Some insurers are also building in increases related to anticipated effects of tariffs. Cynthia Cox, a KFF vice president and director of its Program on the ACA, noted that some filings account for a potential 3-percentage-point premium increase due to tariffs driving up drug costs.

Consumers will see their new premium prices in the fall, just before open enrollment for the ACA begins on November 1.

Discussions are ongoing in Congress, and some lawmakers are exploring potential middle-ground solutions. These might involve extending subsidies to families earning up to five or six times the poverty level.

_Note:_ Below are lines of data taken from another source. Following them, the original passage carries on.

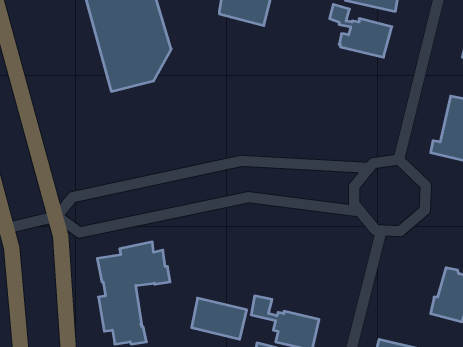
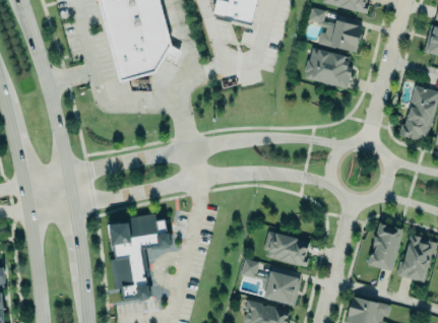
building: none -> [305,48,354,89]
building: none -> [367,223,401,271]
building: [192,298,247,339] -> [263,232,311,267]

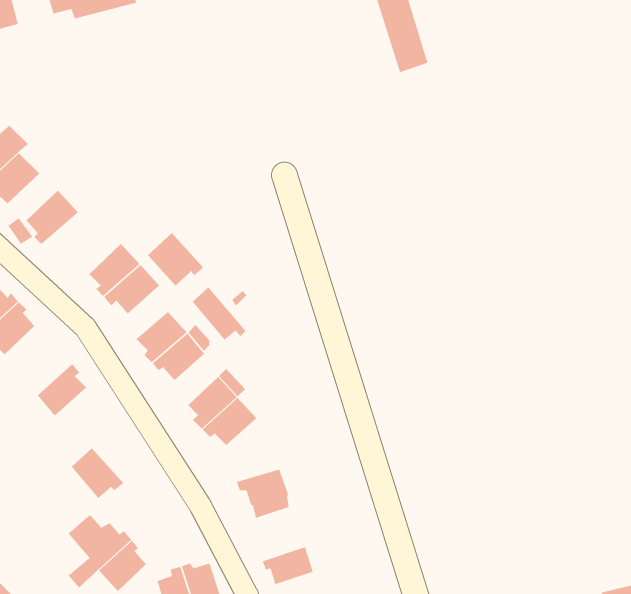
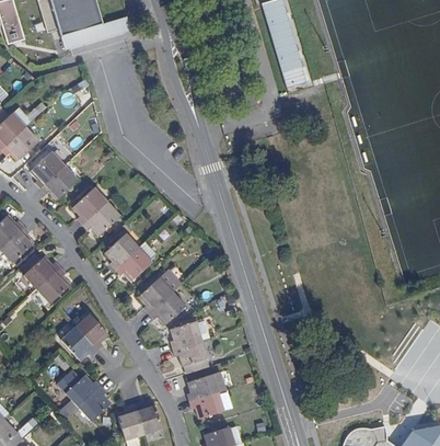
building: none -> [39,167,77,201]
building: [147,232,204,287] -> none
building: [192,286,247,341] -> none
building: none -> [23,258,60,290]
building: none -> [73,313,107,350]
building: none -> [169,321,209,348]
building: none -> [186,371,224,402]

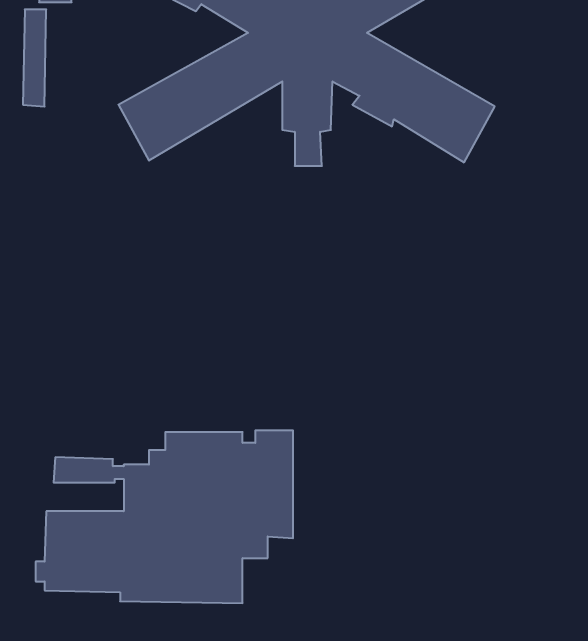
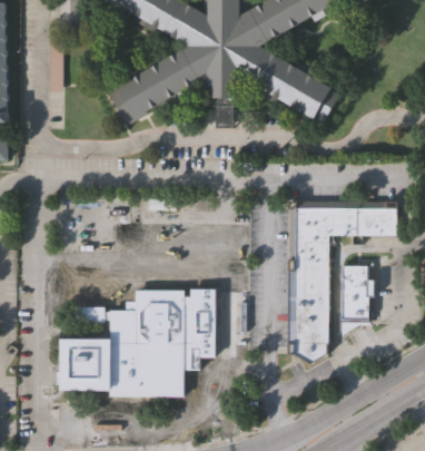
building: none -> [287,194,394,355]
building: none -> [340,267,373,322]

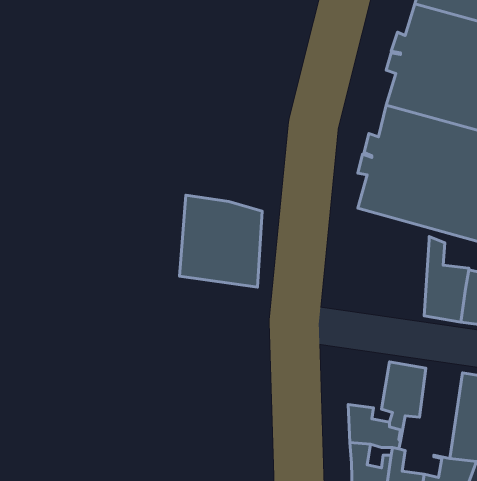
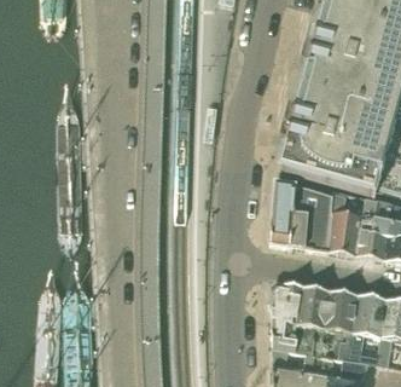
building: [180,195,262,287] -> [271,179,333,249]
building: none -> [272,281,303,320]
building: none -> [326,289,359,358]

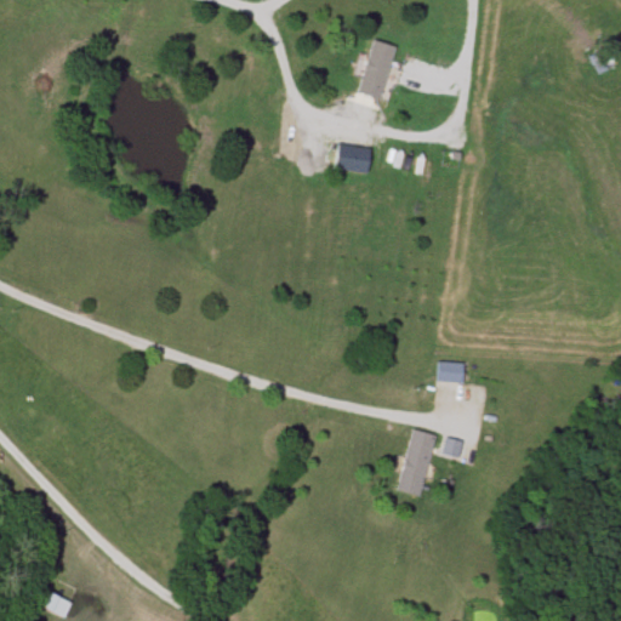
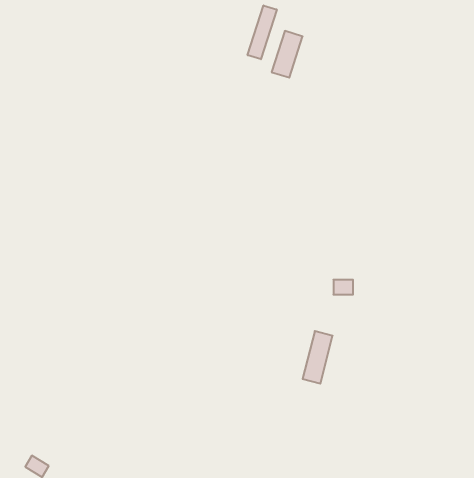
building: none -> [248,5,277,59]
building: [336,144,376,172] -> none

However, any such proposals are likely to face opposition.

Conservative think tanks, like the Paragon Health Institute, argue that the more generous subsidies have led to income misrepresentation and fraud. Conversely, many consumers across the political spectrum have come to depend on this additional financial help. Politically, allowing these subsidies to expire could be a risky move, as 56% of ACA enrollees in 2024 resided in Republican congressional districts, and 76% were in states that voted for former President Trump.

The potential expiration of enhanced subsidies could also reshape the health insurance market. Brooker anticipates some individuals may forgo coverage altogether, while others might opt for plans with lower premiums but higher deductibles. A provision in the former president’s new tax law allows individuals enrolled in “bronze” or “catastrophic” ACA plans to qualify for health savings accounts.

“Naturally, if rates do start going up the way we anticipate, there will be a migration to lower-cost options,” Brooker added.